Food and change

In April this year, the government of Sri Lanka unveiled its rather ambitious plan to become the first nation in the world to return to strictly organic farming and in one fell swoop banned the importation and use of chemical fertilisers, pesticides, weedicides and fungicides. The change in agricultural policy, according to Sri Lankan President Nandasena Gotabaya Rajapaksa, was to “systematically and sustainably fulfil the priorities identified” to make Sri Lanka a green economy.

The move was immediately met with resistance and protests from farmers anticipating a lowering in yields from crops. When food prices soared last month in the midst of growing shortages owing to the ban on fertilizers as well as significant crops lost to bad weather, the government caved, lifting the ban on chemical agricultural imports.

Though the government insists that the reversal is only temporary and that Sri Lanka is committed to green agricultural practices, experts in the field are doubtful that this will come to fruition anytime soon. Sri Lanka’s primary food staple is rice, which is cultivated in two seasons, is heavily dependent on fertilisers and yields some two million metric tonnes per year. Then there is its world-renowned tea, which, along with rubber, is a major source of foreign exchange. Farmers in Sri Lanka also cultivate other crops including cashew, coconut, sugarcane, oil palm, fruits, vegetables, and rapeseed (oilseed).

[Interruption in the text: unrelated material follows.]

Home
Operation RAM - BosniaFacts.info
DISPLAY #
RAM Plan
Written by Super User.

Food imports include wheat, lentils, potatoes, onions, dairy products, meat and animal feed among other items. For the year 2020, according to the International Trade Administration website, Sri Lanka’s food import bill was US$1.6 billion. It is likely to be higher this year and in 2022 as well, since it is predicted that it would take that long for the sector to fully recover.

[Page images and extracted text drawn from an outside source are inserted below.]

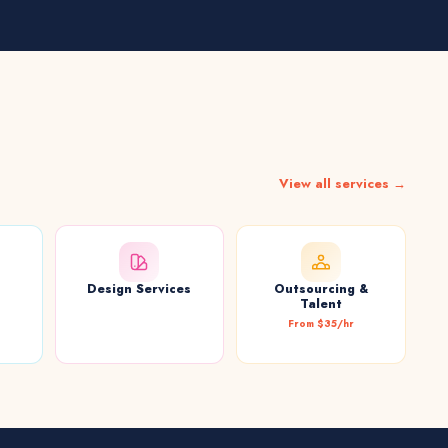
View all services →
Design Services
Outsourcing &
t
Talent
From $35/hr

In the wake of the ban on chemical agricultural additives, protests by farmers, and its subsequent reversal, there has been much debate in Asia, and in the West as well, as to whether the quantum leap to organic farming (the Sri Lankan government had begun sourcing organic fertilizers) was ignorant and ill-advised or brilliant, but untimely. Some commentators have, and quite rightly so, factored COVID-19 into the equation. The effects of the pandemic, which are still reverberating around the world, have been felt everywhere; even in the agricultural sector. Meanwhile, account also has to be taken of climate change, the effects of which for years have been and continue to be a veritable thorn in the side of global agriculture.

What is known for sure, based on extensive studies done by scientists over the years, is that the use of chemical fertilizers, pesticides, weedicides and fungicides poses serious risks to humans and the environment. Farm and production workers who have to handle pesticides, sometimes daily, are at high risk for contracting illnesses, such as cancers, as well as pesticide poisoning. Further, studies have revealed that samples taken from fruits and vegetables after they were harvested and sold found that they had residues of pesticides.

In terms of the environment, pesticides are known to contaminate soil and water, as well as kill fish, birds, beneficial insects, and the plants they are meant to protect. Notwithstanding all that, these chemicals are still beneficial in the agricultural industry as they do protect crops from pests and serve to maximise harvest yields. For many countries, when the deleterious impacts of agricultural chemicals are weighed against their cost benefits the result is a Catch-22 situation.

Sri Lanka’s daring dive into becoming fully organic in its agricultural production was perhaps an idea a little ahead of its time. Maybe a better approach would be to phase in the organic practices to allow farmers time to adjust, while at the same time advancing education and awareness of the health and environmental benefits of non-chemical agriculture as opposed to the status quo.

Several decades ago, Guyana was in a not-dissimilar situation. In our case, however, there were bans on the importation of wheat flour and preserved foods such as canned fish, fruit and split peas. Other food imports like cooking oil and powdered milk were scarce as there was no foreign exchange available to purchase them. As was the case in Sri Lanka, the change was swift and people had no time to adjust. Many baulked at the alternatives offered by the then PNC government to push self-sufficiency and turned to underground imports and clandestine sales, which financially benefited a small minority.

Today, many of the replacements proposed by the then government, which were and are still readily available in our country, are among the higher-priced items found on supermarket shelves around the world. For example, rice and cassava flours, which many found abhorrent back then, are in common use particularly in the West as they allow people with Celiac disease and other gluten disorders to enjoy baked goods.

The underlying theme here is that change is better received when it is phased in. Sri Lanka’s experience should give everyone pause for thought. Organic farming, which was the norm in days of yore, should not be seen as a step backward; it is in fact the ideal that will in the long term save agriculture. What it needs is perhaps a multi-year plan.

In the Guyana situation, self-sufficiency in food was then and is now an objective that ought to be on the front burner. This is imperative for many reasons. For a country with a historical agricultural foundation, our food import bill is atrocious. Education, awareness and nurturing a love for and pride in what we produce are key to helping us acknowledge and embrace the path we should be trodding. Maybe this government will consider continuing the transition started so long ago.